- EXERCISE PROMPT -
Of all the entries below, only the lines from the one with "right elbow: (121, 174)" up to and including the one with "left hip: (164, 220)" are to be duplicated exactly.

- Collected data -
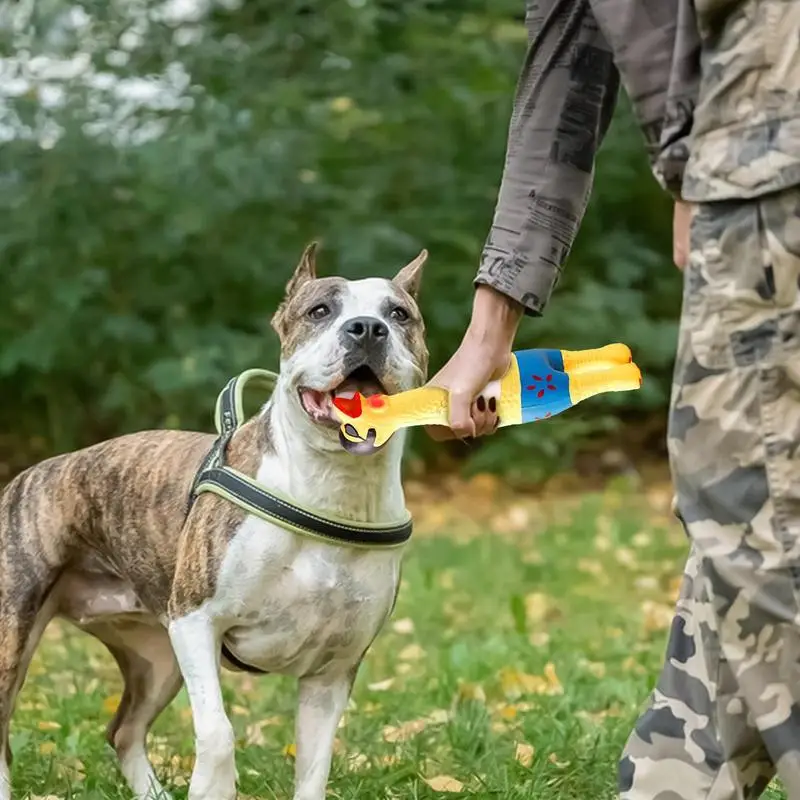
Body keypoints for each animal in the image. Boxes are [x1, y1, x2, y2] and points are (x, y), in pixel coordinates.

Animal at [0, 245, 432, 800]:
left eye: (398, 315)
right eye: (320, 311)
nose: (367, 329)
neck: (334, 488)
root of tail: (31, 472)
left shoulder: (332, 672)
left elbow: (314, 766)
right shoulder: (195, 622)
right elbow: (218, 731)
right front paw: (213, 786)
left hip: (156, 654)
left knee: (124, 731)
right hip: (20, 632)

* * *

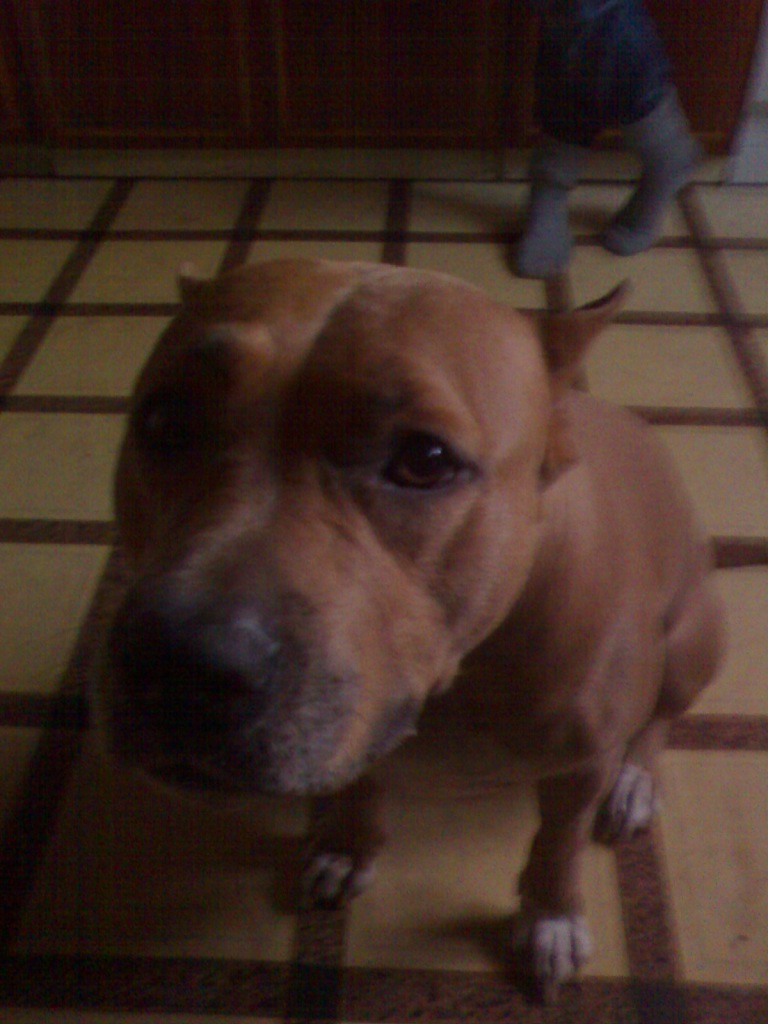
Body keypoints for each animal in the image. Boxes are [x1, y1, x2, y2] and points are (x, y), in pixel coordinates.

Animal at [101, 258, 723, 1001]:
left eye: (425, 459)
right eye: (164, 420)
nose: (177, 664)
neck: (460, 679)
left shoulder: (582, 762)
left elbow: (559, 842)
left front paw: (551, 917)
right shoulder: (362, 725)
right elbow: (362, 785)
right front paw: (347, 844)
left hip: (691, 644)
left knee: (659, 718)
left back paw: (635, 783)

---

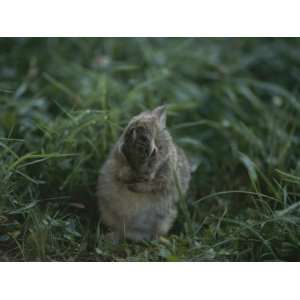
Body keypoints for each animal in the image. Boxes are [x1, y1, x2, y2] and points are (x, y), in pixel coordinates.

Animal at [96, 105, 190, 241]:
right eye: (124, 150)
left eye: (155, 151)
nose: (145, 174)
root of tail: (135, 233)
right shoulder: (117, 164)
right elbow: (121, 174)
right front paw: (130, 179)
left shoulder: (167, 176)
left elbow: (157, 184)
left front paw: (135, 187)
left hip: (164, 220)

- EXERCISE SOLUTION -
right elbow: (121, 174)
right front paw: (130, 179)
left shoulder: (167, 176)
left elbow: (157, 184)
left front paw: (135, 187)
left hip: (164, 220)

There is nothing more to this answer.